Send and Receive Data The application layer doesn’t need to know if the underlying hardware is SPI-to-CAN or native CAN; it uses the unified Socket API. Common debug tools include can-utils:
- Receive Data (Dump): candump can0
- Send ID 123, Data DEADBEEF: cansend can0 123#DEADBEEF
  This abstraction gives applications extremely high portability—regardless of how the underlying hardware changes, the upper-level software requires almost no modification.

Conclusion

Choosing an MCU is not just a component selection; it is the strategic cornerstone of systems engineering. Success requires moving beyond high-level specs to a deep datasheet analysis of power architectures, memory hierarchies, and I/O constraints.
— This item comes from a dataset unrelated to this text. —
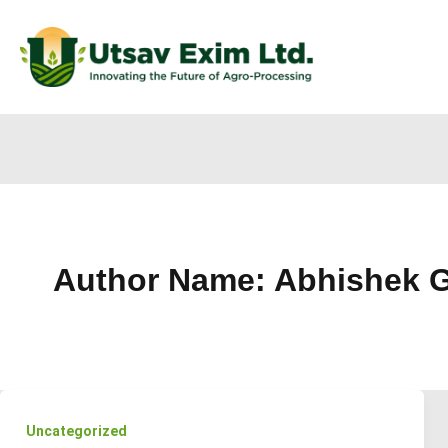
Author Name: Abhishek G
Uncategorized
Engineers must balance cost against capability:

Real-time Processing: Prioritize CPU throughput, zero-wait memory, and accelerators.
Battery Power: Focus on granular sleep modes and wake-up latency.
System Integration: Evaluate PinMux flexibility and ecosystem maturity.

Ultimately, don’t just pick a chip that works—select a foundation that secures your architecture, minimizes development risk, and ensures a smooth path from prototype to mass production.